Whilst the two films take very different approaches to the characters of the dwarfs, right down to how they chose to cast the parts – Mirror Mirror uses actual little people, whilst Snow White and The Huntsman cast the likes of Bob Hoskins, Ray Winstone and Eddie Marsan (a cast which might be more likely to be found in an East End gangster film than high fantasy), and super-imposed their heads on to those of stunt performers – they both treat the dwarfs as comic relief. Although they excise the jolly singing associated with the Disney telling (Snow White and The Huntsman does feature some singing, but one of the songs the dwarfs sing is a funeral dirge, and even the number described as “upbeat” sounds like a Joy Division B-side), there’s still some slapstick and some sight gags on both sides, gags that feel incredibly out of place in the super-serious world of Snow White and The Huntsman (there’s comic relief, and then there’s having six dwarfs hide behind a horse to commit a sneak attack) and which grow kind of wearying over the course of Mirror Mirror.

Taken together, the dwarfs in both films feel less like fun, light-hearted color to be added to proceedings, and more like a kind of midget minstrelsy, in which actual little people are asked to be living punchlines because of how they look, and people of average height pretend to be short for the purposes of entertainment. (The only thing that stops it from being genuine minstrelsy is the lack of an adequate phrase to describe the action of pretending to be a dwarf. “Wearing short-face?” “Shorting-up?” It’s a linguistic nightmare.)

Basically, none of the dwarfs in either film feel like real characters, and neither film treats them with anywhere near the level of gravitas or respect of the characters who could go on all the rides at a theme park.
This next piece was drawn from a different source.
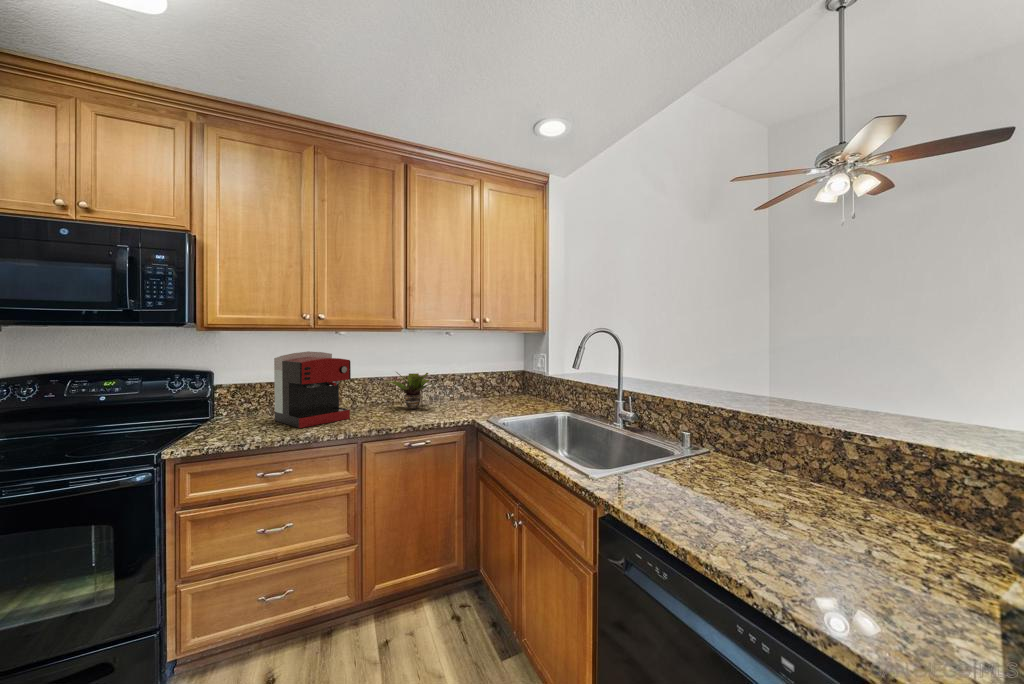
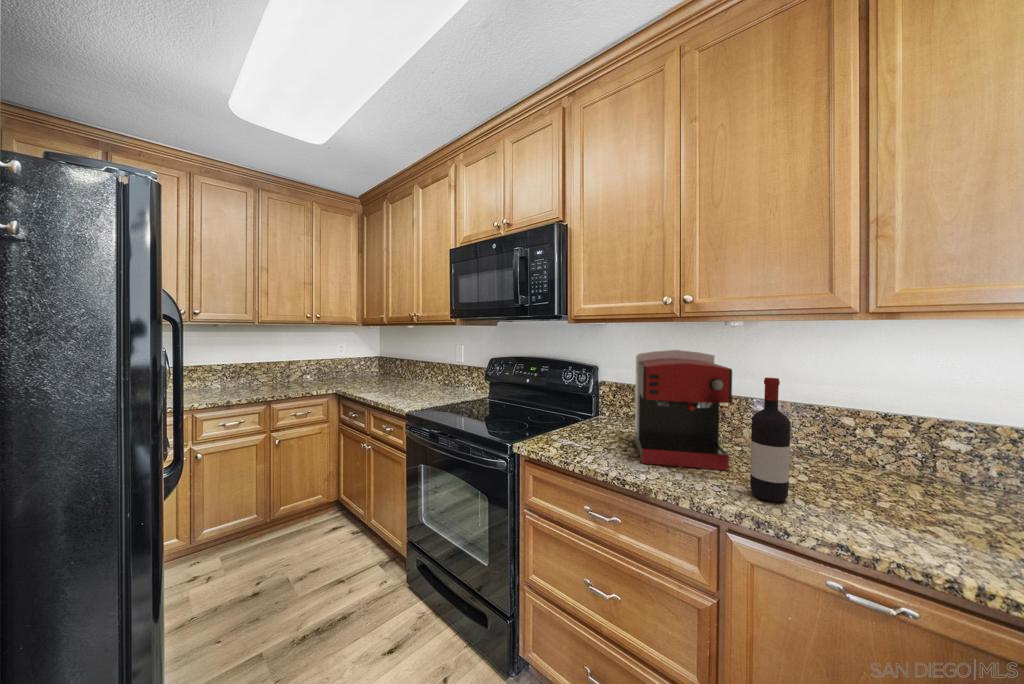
wine bottle: none [367,361,384,423] -> present [750,378,791,502]
potted plant: present [390,372,431,409] -> none [827,400,973,497]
Considering that Peter Dinklage had been receiving well-deserved plaudits for his performance on Game of Thrones, where his character is defined by his actions and not his height, both Snow White films wind up looking horribly retrograde in comparison, and makes you think that it is high time that short actors in Hollywood refuse to move to the back of the bus (metaphorically, of course, since you could always just lift them up and move them if they ever tried that).